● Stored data
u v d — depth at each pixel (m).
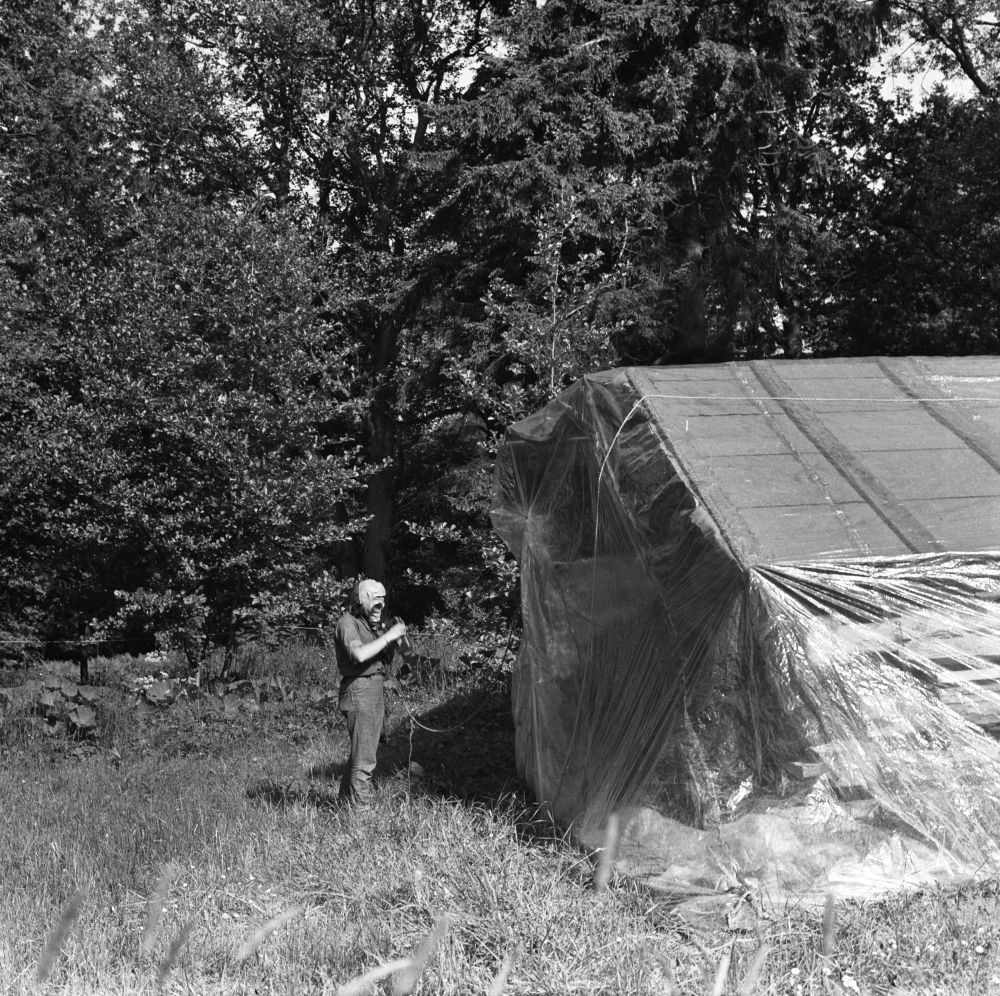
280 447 14.75
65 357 14.77
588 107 17.69
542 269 13.53
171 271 15.68
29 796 9.08
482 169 17.34
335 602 15.08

● TASK INSTRUCTIONS
Only an exact copy of the entries, with no pictures, is expected as the answer.

● SOLUTION TO THIS EXERCISE
u v d — depth at each pixel (m).
280 447 14.75
65 357 14.77
588 107 17.69
542 269 13.53
171 271 15.68
29 796 9.08
482 169 17.34
335 602 15.08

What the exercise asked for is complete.